Kismet, right?  I totally agree.  This gave me something to talk about and a neat little package to wrap it up in.  The stars were aligning in a very lovely little pattern. I should have known better. I woke up on the Sunday we were supposed to meet with the meanest of flus. The Mr. T of flus. I drank as much tea as possible, bundled up and headed out to Brooklyn anyway, eager not to miss a chance to meet with Eliane, and with the plans to keep my germ-ridden self as far away from her as I could without being rude.  On top of this, there was a lot of confusion as I walked into the space with my microphone and recorder, because there was supposed to be a recording engineer there to do a soundcheck and I guess he hadn't shown.  Glares of disappointment and disapproval hit me like waves, snapping me out of my dream of warm embraces and handshakes of friendship.  Luckily, Carol Robinson (who had been setting up the interview) realized I was just a helpless bystander, and not the engineer errant. Glares were retracted and, while no hugs were exchanged, we continued on much friendlier terms.

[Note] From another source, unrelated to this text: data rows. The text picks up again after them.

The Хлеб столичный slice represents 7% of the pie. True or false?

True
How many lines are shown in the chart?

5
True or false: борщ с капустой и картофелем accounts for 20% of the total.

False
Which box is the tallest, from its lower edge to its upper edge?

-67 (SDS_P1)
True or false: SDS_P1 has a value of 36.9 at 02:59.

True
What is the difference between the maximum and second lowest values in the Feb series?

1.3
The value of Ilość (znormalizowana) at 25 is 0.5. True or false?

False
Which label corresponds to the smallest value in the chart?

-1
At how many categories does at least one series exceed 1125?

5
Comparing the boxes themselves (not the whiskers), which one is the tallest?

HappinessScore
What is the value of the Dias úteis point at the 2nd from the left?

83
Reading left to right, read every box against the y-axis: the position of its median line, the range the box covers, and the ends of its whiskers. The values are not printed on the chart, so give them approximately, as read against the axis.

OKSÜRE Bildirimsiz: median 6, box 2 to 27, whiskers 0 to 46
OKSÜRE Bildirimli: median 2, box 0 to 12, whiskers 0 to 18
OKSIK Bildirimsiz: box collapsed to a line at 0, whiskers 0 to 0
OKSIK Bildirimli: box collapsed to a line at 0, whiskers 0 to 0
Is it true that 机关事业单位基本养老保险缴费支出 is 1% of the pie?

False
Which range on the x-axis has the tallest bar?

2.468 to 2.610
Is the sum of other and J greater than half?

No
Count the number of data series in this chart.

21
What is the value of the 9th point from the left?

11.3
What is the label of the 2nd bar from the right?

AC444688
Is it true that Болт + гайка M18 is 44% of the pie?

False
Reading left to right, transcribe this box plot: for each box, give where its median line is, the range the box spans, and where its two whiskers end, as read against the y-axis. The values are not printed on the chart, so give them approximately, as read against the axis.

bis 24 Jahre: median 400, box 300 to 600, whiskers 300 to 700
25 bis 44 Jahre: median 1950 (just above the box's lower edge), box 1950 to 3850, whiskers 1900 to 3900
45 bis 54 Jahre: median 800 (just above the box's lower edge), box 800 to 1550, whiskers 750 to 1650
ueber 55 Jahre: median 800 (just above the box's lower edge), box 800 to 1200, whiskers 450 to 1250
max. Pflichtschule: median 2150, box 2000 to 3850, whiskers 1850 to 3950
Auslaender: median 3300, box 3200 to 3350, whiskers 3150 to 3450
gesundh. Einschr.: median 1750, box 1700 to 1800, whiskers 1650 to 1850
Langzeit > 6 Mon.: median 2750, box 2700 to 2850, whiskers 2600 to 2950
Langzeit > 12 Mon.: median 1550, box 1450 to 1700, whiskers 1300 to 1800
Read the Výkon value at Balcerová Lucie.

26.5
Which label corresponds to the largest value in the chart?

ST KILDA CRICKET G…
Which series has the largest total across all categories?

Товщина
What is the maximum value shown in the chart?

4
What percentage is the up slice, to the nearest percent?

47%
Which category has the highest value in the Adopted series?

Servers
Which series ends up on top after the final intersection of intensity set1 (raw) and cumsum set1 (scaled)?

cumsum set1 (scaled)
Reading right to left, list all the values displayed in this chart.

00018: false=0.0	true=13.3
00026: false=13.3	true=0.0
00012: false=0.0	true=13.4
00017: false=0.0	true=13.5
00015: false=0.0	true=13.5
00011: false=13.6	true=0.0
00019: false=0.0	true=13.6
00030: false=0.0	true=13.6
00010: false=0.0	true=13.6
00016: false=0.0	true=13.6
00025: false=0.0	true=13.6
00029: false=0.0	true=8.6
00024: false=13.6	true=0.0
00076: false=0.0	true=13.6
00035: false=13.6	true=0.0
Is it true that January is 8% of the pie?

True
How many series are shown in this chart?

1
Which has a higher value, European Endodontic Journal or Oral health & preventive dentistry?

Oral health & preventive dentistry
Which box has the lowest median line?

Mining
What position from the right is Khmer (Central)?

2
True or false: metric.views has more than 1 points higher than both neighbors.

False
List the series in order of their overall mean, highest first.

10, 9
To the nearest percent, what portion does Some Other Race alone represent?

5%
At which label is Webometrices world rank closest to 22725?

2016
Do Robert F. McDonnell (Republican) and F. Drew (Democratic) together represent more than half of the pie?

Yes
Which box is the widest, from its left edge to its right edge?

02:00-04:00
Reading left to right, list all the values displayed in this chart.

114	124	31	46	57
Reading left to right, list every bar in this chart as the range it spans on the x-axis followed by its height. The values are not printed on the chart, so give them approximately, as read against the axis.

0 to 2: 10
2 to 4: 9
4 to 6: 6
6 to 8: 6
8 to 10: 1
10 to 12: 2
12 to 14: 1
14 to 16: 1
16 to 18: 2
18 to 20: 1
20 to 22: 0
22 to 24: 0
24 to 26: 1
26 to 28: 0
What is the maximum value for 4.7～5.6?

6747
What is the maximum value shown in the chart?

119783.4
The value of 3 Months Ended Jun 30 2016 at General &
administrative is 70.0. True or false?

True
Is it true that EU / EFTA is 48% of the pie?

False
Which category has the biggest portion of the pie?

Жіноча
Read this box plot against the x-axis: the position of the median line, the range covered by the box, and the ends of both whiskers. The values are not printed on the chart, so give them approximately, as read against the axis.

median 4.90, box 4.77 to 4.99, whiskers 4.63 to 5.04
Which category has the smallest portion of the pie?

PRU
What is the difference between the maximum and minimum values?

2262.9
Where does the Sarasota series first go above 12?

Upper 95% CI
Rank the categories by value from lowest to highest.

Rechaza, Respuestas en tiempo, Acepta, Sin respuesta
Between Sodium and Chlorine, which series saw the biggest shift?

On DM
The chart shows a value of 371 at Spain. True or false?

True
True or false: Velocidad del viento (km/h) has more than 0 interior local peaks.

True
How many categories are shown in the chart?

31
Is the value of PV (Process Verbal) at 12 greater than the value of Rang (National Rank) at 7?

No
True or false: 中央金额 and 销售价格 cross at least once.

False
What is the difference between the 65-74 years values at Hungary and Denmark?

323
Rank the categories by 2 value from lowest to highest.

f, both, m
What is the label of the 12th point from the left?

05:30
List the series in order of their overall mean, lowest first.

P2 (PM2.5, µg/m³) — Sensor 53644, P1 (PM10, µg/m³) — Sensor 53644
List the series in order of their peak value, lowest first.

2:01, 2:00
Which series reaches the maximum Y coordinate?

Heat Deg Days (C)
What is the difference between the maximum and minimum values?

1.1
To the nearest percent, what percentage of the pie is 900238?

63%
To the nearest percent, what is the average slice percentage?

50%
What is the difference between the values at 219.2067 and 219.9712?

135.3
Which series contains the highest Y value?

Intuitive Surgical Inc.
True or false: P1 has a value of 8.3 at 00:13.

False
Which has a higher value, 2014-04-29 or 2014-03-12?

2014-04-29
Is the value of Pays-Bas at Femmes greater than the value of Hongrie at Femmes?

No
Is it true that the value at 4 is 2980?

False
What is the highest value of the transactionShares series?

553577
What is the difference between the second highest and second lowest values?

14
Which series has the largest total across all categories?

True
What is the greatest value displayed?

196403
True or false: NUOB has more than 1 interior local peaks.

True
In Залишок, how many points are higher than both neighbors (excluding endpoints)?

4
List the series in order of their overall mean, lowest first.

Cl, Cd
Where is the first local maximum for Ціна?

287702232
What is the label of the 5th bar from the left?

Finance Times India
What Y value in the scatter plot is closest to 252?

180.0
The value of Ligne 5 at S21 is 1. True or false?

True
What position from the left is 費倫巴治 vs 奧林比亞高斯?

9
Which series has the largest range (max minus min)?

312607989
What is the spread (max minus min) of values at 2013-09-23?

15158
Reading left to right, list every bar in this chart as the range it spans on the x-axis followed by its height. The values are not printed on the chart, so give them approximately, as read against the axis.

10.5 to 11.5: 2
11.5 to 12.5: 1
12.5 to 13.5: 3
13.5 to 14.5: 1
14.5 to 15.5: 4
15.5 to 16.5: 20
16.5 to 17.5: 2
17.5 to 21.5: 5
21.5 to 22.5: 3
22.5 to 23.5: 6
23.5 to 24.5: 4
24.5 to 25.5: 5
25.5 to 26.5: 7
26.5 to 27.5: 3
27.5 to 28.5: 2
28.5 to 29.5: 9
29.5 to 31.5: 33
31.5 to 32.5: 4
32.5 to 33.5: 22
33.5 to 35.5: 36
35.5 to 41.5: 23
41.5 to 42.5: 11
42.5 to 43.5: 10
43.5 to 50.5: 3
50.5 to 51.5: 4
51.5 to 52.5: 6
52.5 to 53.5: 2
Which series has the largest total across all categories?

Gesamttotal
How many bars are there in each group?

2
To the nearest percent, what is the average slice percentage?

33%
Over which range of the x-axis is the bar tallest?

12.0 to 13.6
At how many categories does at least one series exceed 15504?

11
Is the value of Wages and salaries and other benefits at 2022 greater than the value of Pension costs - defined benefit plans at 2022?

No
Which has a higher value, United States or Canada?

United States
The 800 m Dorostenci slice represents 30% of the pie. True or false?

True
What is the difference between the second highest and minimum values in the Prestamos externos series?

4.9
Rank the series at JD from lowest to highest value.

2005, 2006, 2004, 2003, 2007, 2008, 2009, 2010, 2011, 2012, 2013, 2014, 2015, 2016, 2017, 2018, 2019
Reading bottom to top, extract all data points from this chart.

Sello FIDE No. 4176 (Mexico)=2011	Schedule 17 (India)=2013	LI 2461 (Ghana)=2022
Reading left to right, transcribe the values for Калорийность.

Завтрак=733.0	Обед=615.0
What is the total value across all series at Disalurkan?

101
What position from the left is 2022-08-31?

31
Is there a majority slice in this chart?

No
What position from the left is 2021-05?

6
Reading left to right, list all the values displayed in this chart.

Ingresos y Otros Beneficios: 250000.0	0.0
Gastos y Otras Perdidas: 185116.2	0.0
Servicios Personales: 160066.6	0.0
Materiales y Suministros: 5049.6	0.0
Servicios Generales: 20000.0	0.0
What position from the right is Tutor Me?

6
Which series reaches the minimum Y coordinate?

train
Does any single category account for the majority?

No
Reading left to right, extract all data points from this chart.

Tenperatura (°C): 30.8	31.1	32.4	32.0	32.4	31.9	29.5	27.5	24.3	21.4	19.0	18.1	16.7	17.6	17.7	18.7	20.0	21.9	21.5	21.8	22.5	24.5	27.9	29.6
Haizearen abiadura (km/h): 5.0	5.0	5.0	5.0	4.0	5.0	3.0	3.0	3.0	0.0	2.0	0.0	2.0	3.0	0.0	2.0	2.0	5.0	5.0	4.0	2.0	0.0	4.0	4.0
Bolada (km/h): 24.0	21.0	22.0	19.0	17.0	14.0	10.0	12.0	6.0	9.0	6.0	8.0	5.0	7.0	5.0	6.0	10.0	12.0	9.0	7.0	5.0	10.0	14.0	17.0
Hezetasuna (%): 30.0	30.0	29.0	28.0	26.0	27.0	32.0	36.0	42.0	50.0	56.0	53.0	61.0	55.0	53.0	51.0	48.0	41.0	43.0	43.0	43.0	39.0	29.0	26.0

All in all, the stars aligned, albeit in a somewhat skewed pattern, and it was an amazing 15 minutes of talking with Eliane and Carol Robinson about their work as composer and performer respectively in a warm hotel room in downtown Brooklyn.  The piece is presented here in combination with Phill's original radio show and with excerpts from a live performance of Adnos III and Charles Curtis' performance of one of the movements of Naldjorlak.